▶ Assignment
Among the lines of the records, find all that carry the word "knee" and copy them.

---

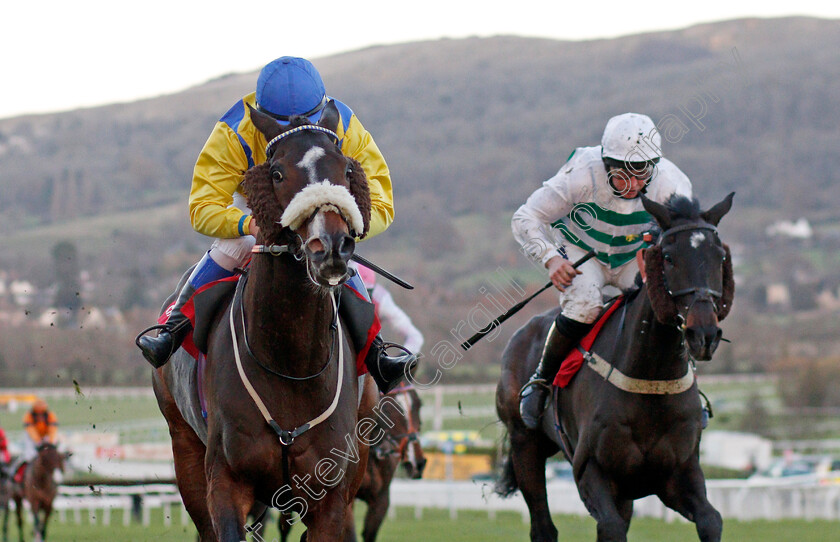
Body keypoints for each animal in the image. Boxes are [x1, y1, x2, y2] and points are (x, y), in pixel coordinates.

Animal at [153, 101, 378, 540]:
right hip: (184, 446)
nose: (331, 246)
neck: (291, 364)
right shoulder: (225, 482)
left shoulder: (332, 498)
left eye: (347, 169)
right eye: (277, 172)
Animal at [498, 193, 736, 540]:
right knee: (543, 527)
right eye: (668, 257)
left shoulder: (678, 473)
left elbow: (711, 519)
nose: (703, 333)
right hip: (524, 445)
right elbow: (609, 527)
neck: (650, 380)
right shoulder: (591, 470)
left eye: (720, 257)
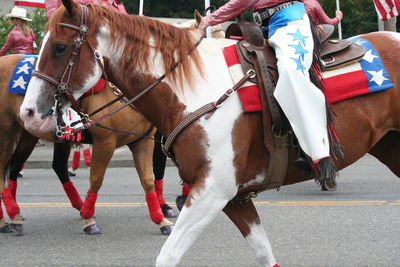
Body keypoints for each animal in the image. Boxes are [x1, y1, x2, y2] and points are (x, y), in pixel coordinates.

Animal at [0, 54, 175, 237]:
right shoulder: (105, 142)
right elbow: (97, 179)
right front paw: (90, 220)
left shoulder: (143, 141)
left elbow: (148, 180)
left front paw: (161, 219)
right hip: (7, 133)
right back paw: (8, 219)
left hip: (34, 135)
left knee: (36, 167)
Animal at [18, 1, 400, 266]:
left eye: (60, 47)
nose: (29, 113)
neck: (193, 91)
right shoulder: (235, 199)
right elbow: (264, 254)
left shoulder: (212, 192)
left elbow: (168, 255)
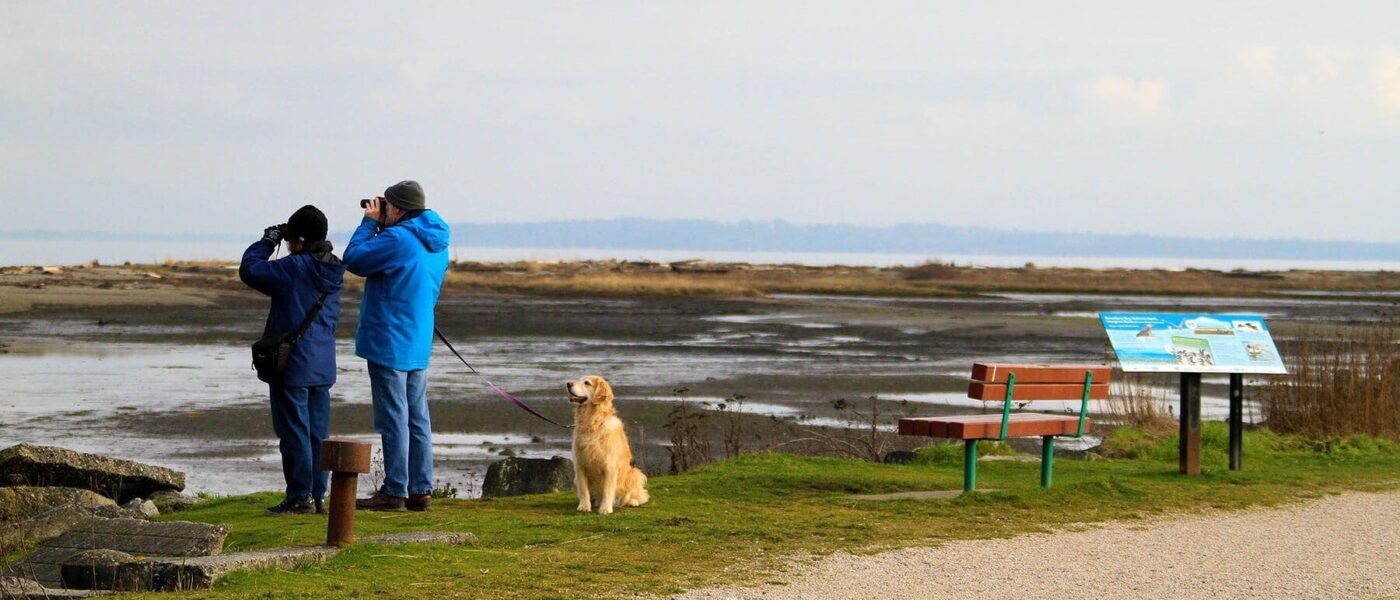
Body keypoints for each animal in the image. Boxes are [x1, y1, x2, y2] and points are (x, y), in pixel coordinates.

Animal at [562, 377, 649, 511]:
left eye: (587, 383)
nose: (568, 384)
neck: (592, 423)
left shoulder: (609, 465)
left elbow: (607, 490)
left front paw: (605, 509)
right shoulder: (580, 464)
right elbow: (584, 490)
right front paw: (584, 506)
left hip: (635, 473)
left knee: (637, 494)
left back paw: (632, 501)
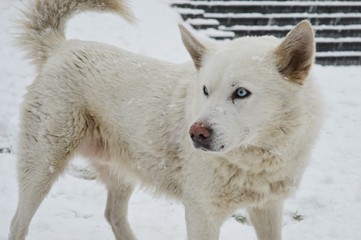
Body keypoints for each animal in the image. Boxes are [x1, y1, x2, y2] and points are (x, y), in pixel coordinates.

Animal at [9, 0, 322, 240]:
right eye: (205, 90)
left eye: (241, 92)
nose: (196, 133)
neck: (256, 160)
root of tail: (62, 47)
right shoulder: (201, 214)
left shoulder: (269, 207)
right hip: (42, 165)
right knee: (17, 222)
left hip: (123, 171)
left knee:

---

▶ Task response
right knee: (543, 527)
left knee: (36, 167)
left knee: (637, 494)
right knee: (17, 222)
left knee:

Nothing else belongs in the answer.